Task set:
a – From the executeDqChecks reference, extract everything from "Choose which DQ check severity" down to "cohort_definition_id and subject_id.".
b – Rename "layout element" to "page region" in the listing, running from its start down to the line containing "subtitle Render Amount [59, 742, 1181, 781]", and keep everything else unchanged. Leave the pictures out of your answer.

This function will connect to the database, generate the sql scripts, and run the data quality checks against the database. By default, results will be written to a json file as well as a database table.
executeDqChecks(
connectionDetails,
cdmDatabaseSchema,
resultsDatabaseSchema,
vocabDatabaseSchema = cdmDatabaseSchema,
cdmSourceName,
numThreads = 1,
sqlOnly = FALSE,
sqlOnlyUnionCount = 1,
sqlOnlyIncrementalInsert = FALSE,
outputFolder,
outputFile = "",
verboseMode = FALSE,
writeToTable = TRUE,
writeTableName = "dqdashboard_results",
writeToCsv = FALSE,
csvFile = "",
checkLevels = c("TABLE", "FIELD", "CONCEPT"),
checkNames = c(),
checkSeverity = c("fatal", "convention", "characterization"),
cohortDefinitionId = c(),
cohortDatabaseSchema = resultsDatabaseSchema,
cohortTableName = "cohort",
tablesToExclude = c("CONCEPT", "VOCABULARY", "CONCEPT_ANCESTOR",
"CONCEPT_RELATIONSHIP", "CONCEPT_CLASS", "CONCEPT_SYNONYM", "RELATIONSHIP", "DOMAIN"),
cdmVersion = "5.3",
tableCheckThresholdLoc = "default",
fieldCheckThresholdLoc = "default",
conceptCheckThresholdLoc = "default"
)
A connectionDetails object for connecting to the CDM database
The fully qualified database name of the CDM schema
The fully qualified database name of the results schema
The fully qualified database name of the vocabulary schema (default is to set it as the cdmDatabaseSchema)
The name of the CDM data source
The number of concurrent threads to use to execute the queries
Should the SQLs be executed (FALSE) or just returned (TRUE)?
(OPTIONAL) In sqlOnlyIncrementalInsert mode, how many SQL commands to union in each query to insert check results into results table (can speed processing when queries done in parallel). Default is 1.
(OPTIONAL) In sqlOnly mode, boolean to determine whether to generate SQL queries that insert check results and associated metadata into results table. Default is FALSE (for backwards compatibility to <= v2.2.0)
The folder to output logs, SQL files, and JSON results file to
(OPTIONAL) File to write results JSON object
Boolean to determine if the console will show all execution steps. Default is FALSE
Boolean to indicate if the check results will be written to the dqdashboard_results table in the resultsDatabaseSchema. Default is TRUE
The name of the results table. Defaults to `dqdashboard_results`. Used when sqlOnly or writeToTable is True.
Boolean to indicate if the check results will be written to a csv file. Default is FALSE
(OPTIONAL) CSV file to write results
Choose which DQ check levels to execute. Default is all 3 (TABLE, FIELD, CONCEPT)
(OPTIONAL) Choose which check names to execute. Names can be found in inst/csv/OMOP_CDM_v[cdmVersion]_Check_Descriptions.csv. Note that "cdmTable", "cdmField" and "measureValueCompleteness" are always executed.
Choose which DQ check severity levels to execute. Default is all 3 (fatal, convention, characterization)
The cohort definition id for the cohort you wish to run the DQD on. The package assumes a standard OHDSI cohort table with the fields cohort_definition_id and subject_id.
The schema where the cohort table is located.
The name of the cohort table. Defaults to `cohort`.
(OPTIONAL) Choose which CDM tables to exclude from the execution.
The CDM version to target for the data source. Options are "5.2", "5.3", or "5.4". By default, "5.3" is used.
The location of the threshold file for evaluating the table checks. If not specified the default thresholds will be applied.
The location of the threshold file for evaluating the field checks. If not specified the default thresholds will be applied.
The location of the threshold file for evaluating the concept checks. If not specified the default thresholds will be applied.
If sqlOnly = FALSE, a list object of results

Region boundary data:
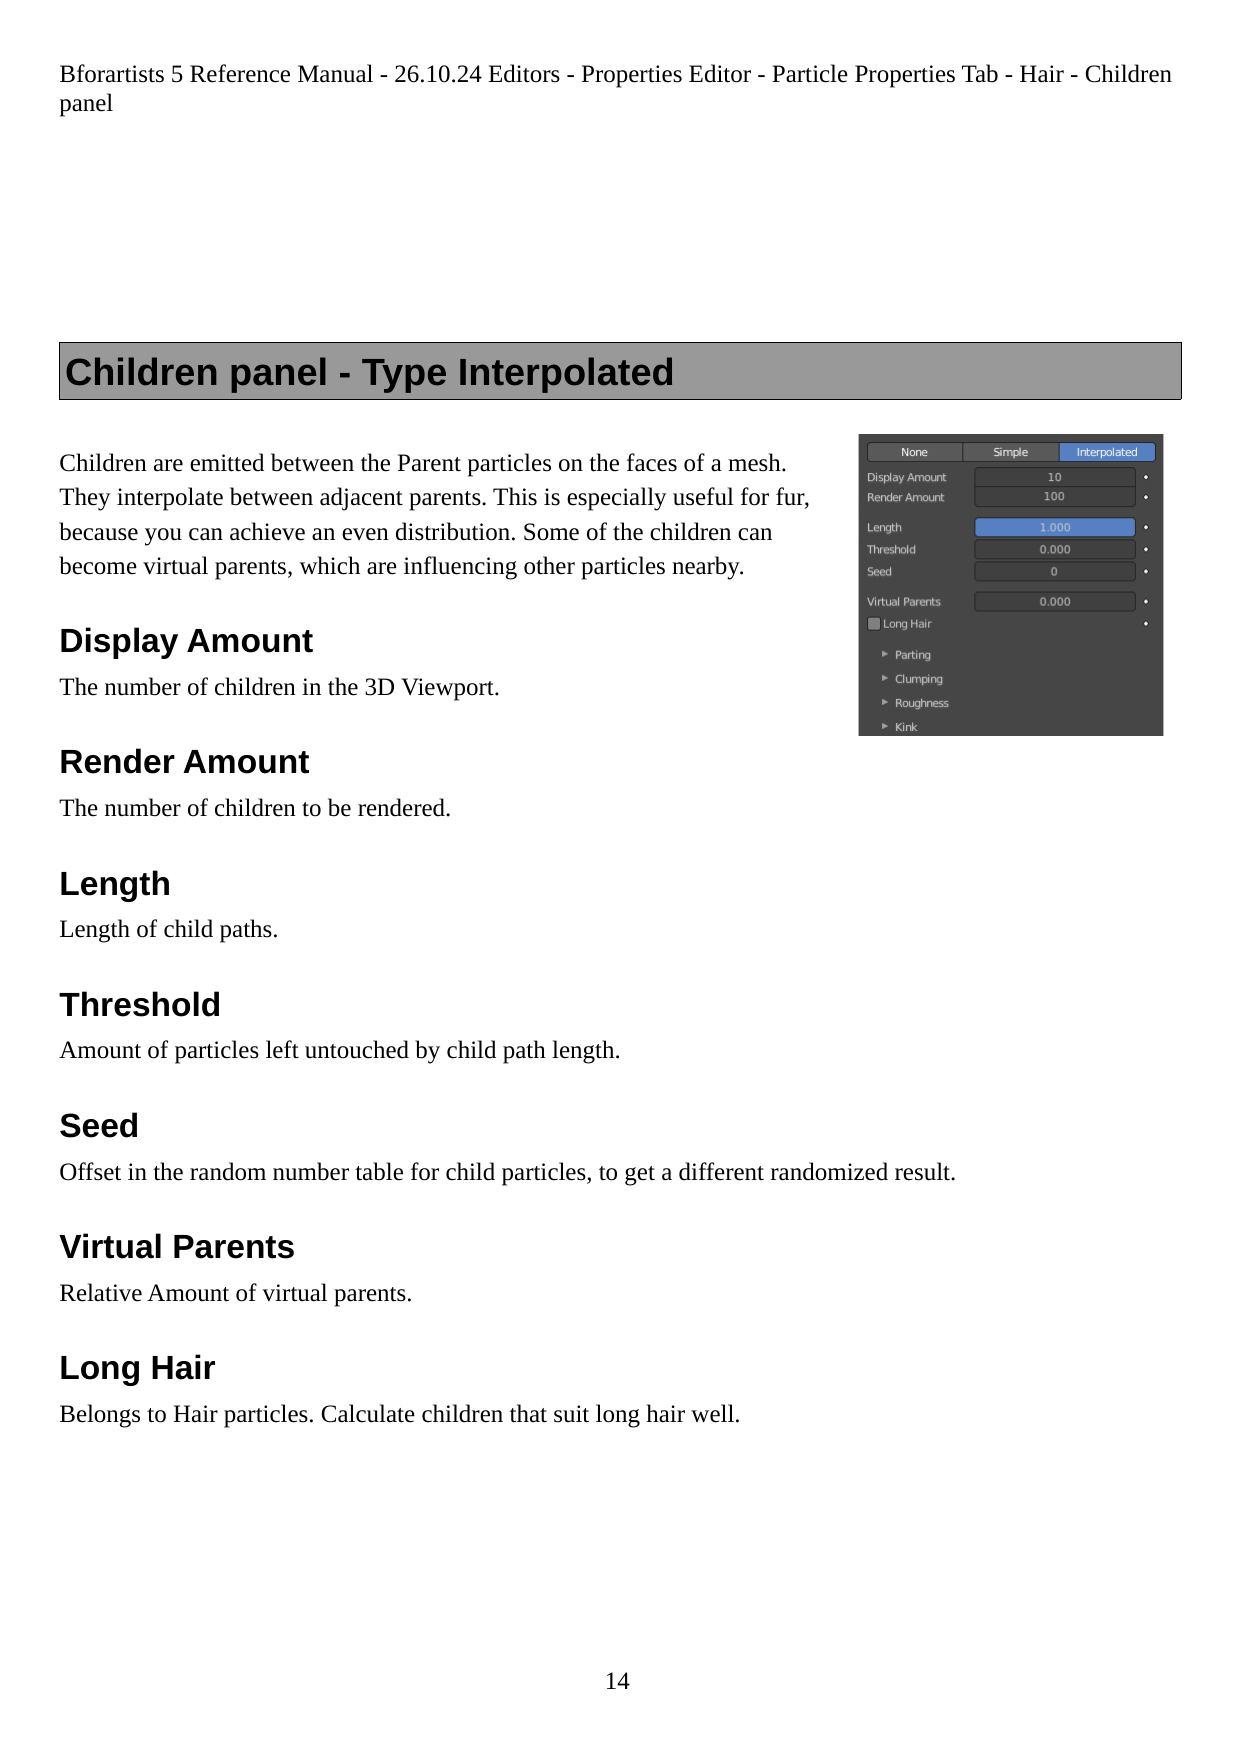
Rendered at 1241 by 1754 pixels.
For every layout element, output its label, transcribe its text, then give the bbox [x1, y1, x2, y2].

text The number of children in the 3D Viewport. [59, 672, 858, 701]
subtitle Virtual Parents [59, 1226, 1181, 1265]
text Belongs to Hair particles. Calculate children that suit long hair well. [59, 1399, 1181, 1427]
subtitle Display Amount [59, 621, 858, 660]
subtitle Render Amount [59, 742, 1181, 781]
picture [858, 434, 1164, 736]
subtitle Length [59, 863, 1181, 902]
text The number of children to be rendered. [59, 793, 1181, 822]
text Amount of particles left untouched by child path length. [59, 1036, 1181, 1064]
subtitle Seed [59, 1105, 1181, 1144]
subtitle Long Hair [59, 1347, 1181, 1386]
table_header Children panel - Type Interpolated [60, 343, 1181, 399]
text Children are emitted between the Parent particles on the faces of a mesh. They interpolate between adjacent parents. This is especially useful for fur, because you can achieve an even distribution. Some of the children can become virtual parents, which are influencing other particles nearby. [59, 448, 858, 580]
subtitle [1164, 621, 1181, 660]
text Length of child paths. [59, 914, 1181, 943]
text Relative Amount of virtual parents. [59, 1278, 1181, 1306]
subtitle Threshold [59, 984, 1181, 1023]
text Offset in the random number table for child particles, to get a different randomized result. [59, 1157, 1181, 1185]
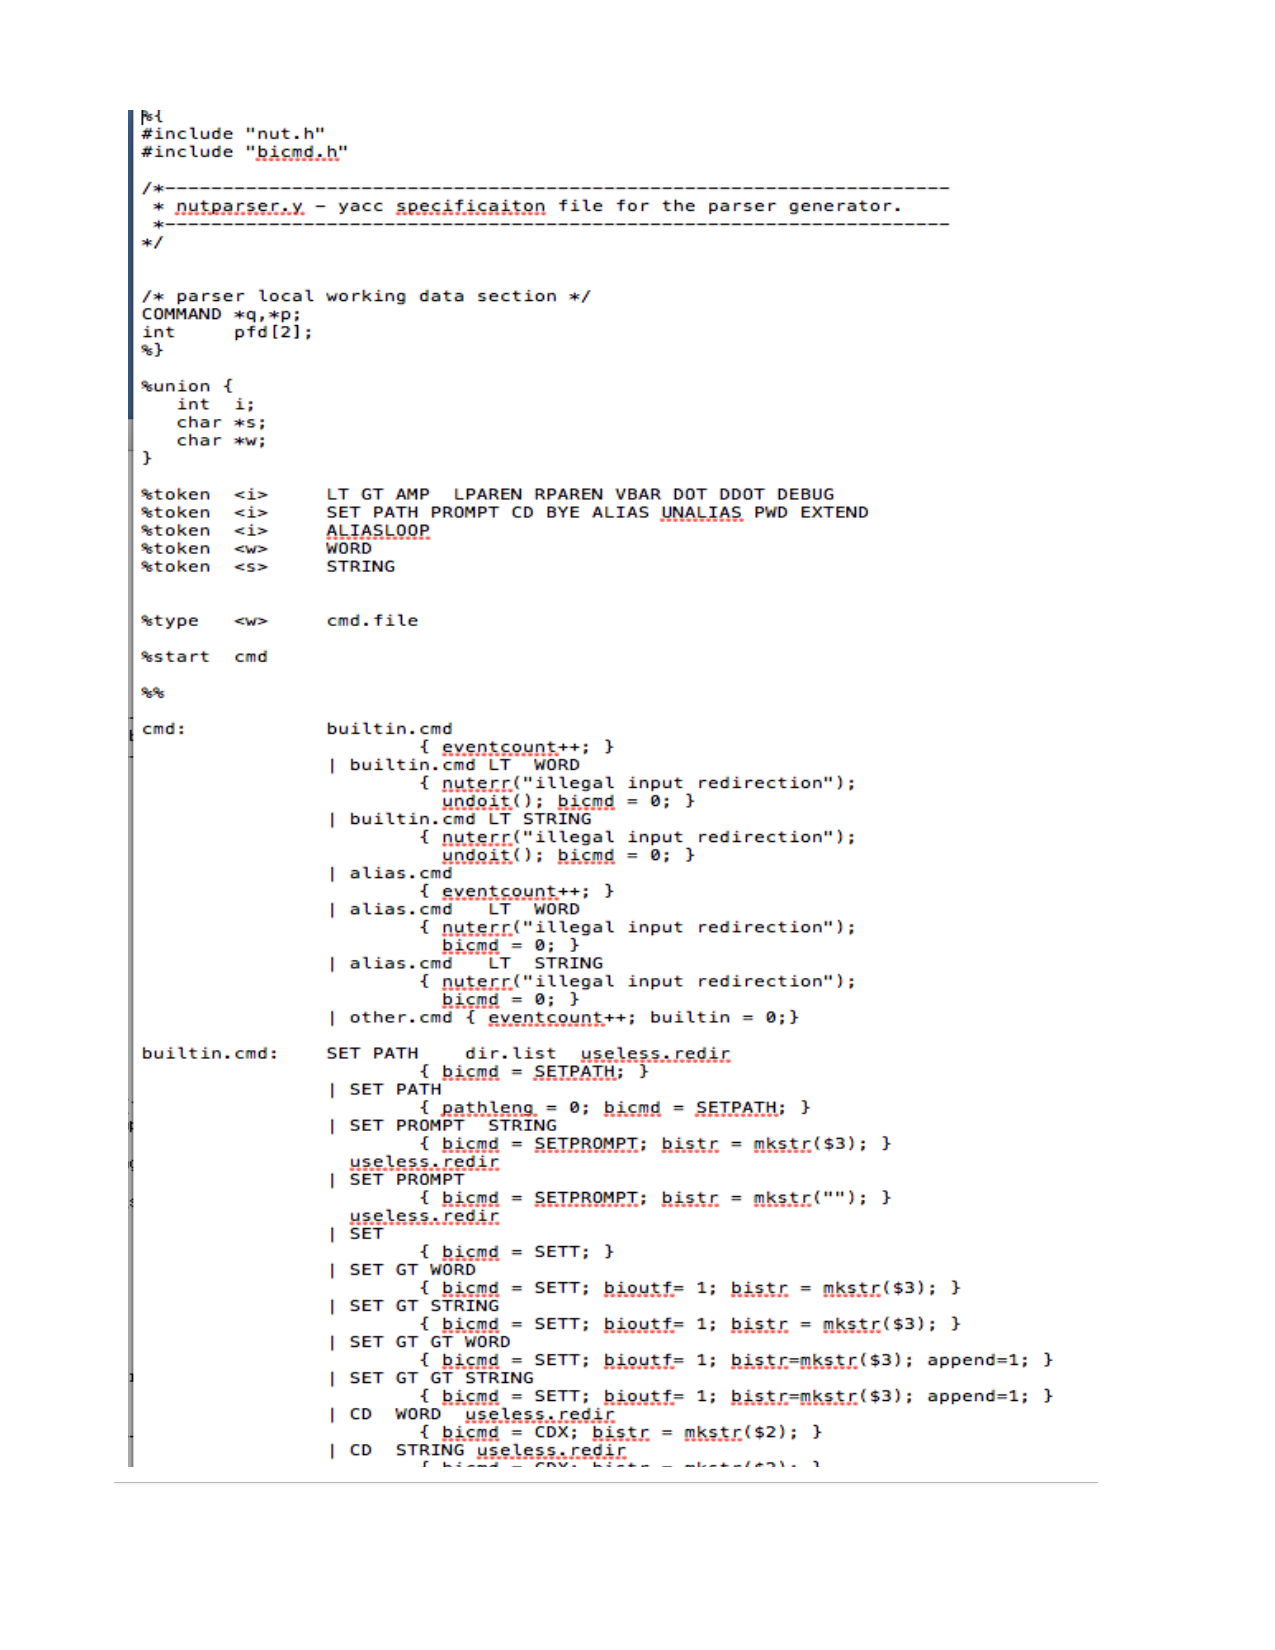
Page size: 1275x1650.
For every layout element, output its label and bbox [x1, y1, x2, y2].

Expected answers:
a –
Choose which DQ check severity levels to execute. Default is all 3 (fatal, convention, characterization)
The cohort definition id for the cohort you wish to run the DQD on. The package assumes a standard OHDSI cohort table with the fields cohort_definition_id and subject_id.

b –
Rendered at 1241 by 1754 pixels.
For every page region, output its label, transcribe its text, then give the bbox [x1, y1, x2, y2].

text The number of children in the 3D Viewport. [59, 672, 858, 701]
subtitle Virtual Parents [59, 1226, 1181, 1265]
text Belongs to Hair particles. Calculate children that suit long hair well. [59, 1399, 1181, 1427]
subtitle Display Amount [59, 621, 858, 660]
subtitle Render Amount [59, 742, 1181, 781]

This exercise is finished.